# Spirit Halloween -- 50% off everything Nov. 1



## Ghost of Spookie (Sep 28, 2008)

Just received my Spirit Halloween email announcing Nov. 1 everything in the store will be 50% off. In store only.


----------



## SheerTerrorHaunt (Jul 22, 2011)

Thank you SO MUCH for the heads up!


----------



## HallowSusieBoo (Aug 11, 2009)

*ME TOO! Just got the same e-mail!! Wooo Hooo!!! *


----------



## Xane (Oct 13, 2010)

If anyone from Spirit is reading this, please encourage stores to stay open until 9PM, or at least 8PM. Last year, they were only open the day after Halloween until 8PM and I got there 15 minutes before closing and only had time to choose 1 thing (48" blacklight). The rest of the week, they closed at 5PM. A lot of us *still* work 9-5 jobs!


----------



## HalloweenHouseParty (Sep 14, 2010)

I don't know how others feel, but I'll only buy items from Spirit AFTER Halloween is over. There's really no point in paying a 400% markup before Halloween. The only catch is that sometimes the desirable stuff is sold out. This year was decent. As usual, I did my research and planning early and today, loaded up on everything for next year. Now it's just a matter of where to store everything for the next 300+ days. 

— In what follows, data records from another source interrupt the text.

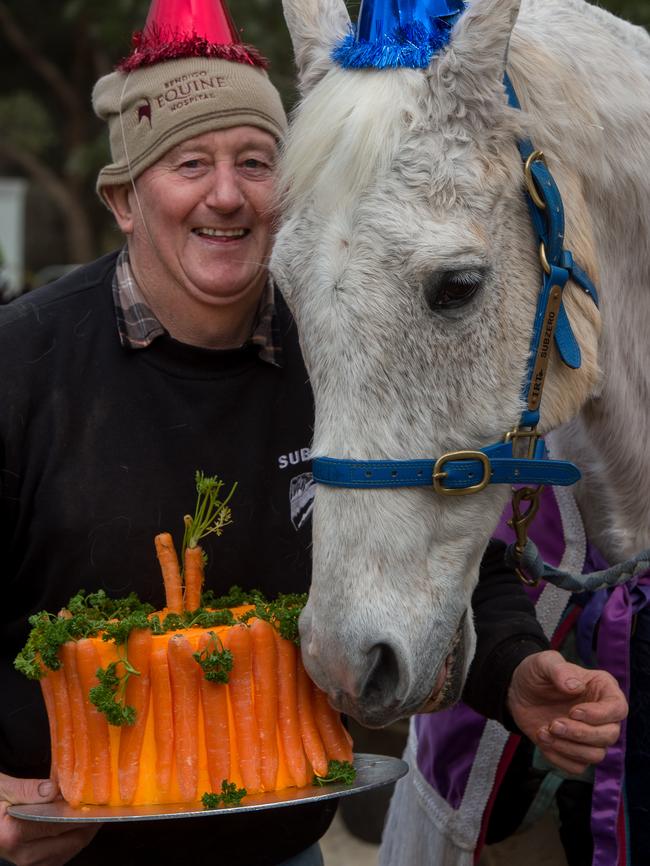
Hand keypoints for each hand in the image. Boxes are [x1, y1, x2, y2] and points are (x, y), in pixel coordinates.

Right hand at [0, 773, 99, 865]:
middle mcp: (23, 855)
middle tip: (103, 803)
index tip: (97, 799)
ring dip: (86, 831)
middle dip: (90, 822)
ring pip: (71, 849)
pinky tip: (80, 824)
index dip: (81, 812)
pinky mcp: (35, 865)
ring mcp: (30, 863)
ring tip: (94, 811)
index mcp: (14, 834)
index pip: (59, 824)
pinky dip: (75, 839)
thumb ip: (27, 789)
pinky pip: (64, 854)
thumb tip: (52, 789)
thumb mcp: (3, 789)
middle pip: (71, 840)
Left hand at [507, 650, 627, 775]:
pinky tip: (543, 739)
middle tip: (553, 724)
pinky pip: (577, 767)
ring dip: (568, 747)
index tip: (573, 712)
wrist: (518, 691)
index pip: (618, 709)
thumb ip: (559, 670)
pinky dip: (559, 757)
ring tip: (543, 731)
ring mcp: (590, 735)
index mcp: (602, 689)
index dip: (599, 715)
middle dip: (580, 733)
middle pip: (609, 736)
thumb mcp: (543, 663)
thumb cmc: (536, 673)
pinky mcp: (574, 751)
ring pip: (595, 755)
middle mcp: (602, 715)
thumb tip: (575, 687)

Did anyone score big after Halloween?

What was a good deal for you?


----------



## Ghost of Spookie (Sep 28, 2008)

I just came back from Spirit this afternoon and my store said the store would be closing for the season tonight. I thought she said 6pm but not positive. Fortunately for me I'm home today so was able to run over there. My location still had a decent smattering of large props left. Think I got there around 1:30pm. I feel for those that are at work today and couldn't get there during the day.

In my area we also have a store called Halloween Bootique and they close today at 6pm for the season.

I know that Halloween City is suppose to be open until 8pm tonight and they are staying open another day as well. I posted the info from my email from them under a separate thread here.


----------



## Xane (Oct 13, 2010)

Thankfully they closed at 9 yesterday so I had time to look around. Unfortunately I decided not to buy the bubble fogger because as fast as the last one I had broke (lasted *one* party and then quit on me) even $35 was a lot for a "one time use" prop. Target had them for $30... and told me they couldn't sell it because it had been "tagged as unsaleable". Since Spirit closes at 5PM today, I can't go back and get it. My fault, yes, but this "closing early" thing still annoys me. It would make much more sense to be open 12PM-8PM than 10AM-5PM. At least the first schedule people could go on their lunch hours *or* after work. I would have gone back in to buy it today since I didn't find a whole lot in all the other stores I went to. Oh well.


----------



## ARC1921 (Oct 22, 2007)

Yea!!!!! Finally got the reaper of souls prop at spirit for $75.00 and the bone collector for only $35.00. Both needed some repair but fixable....thanks spirit!!!!!!!!!!!!!!


----------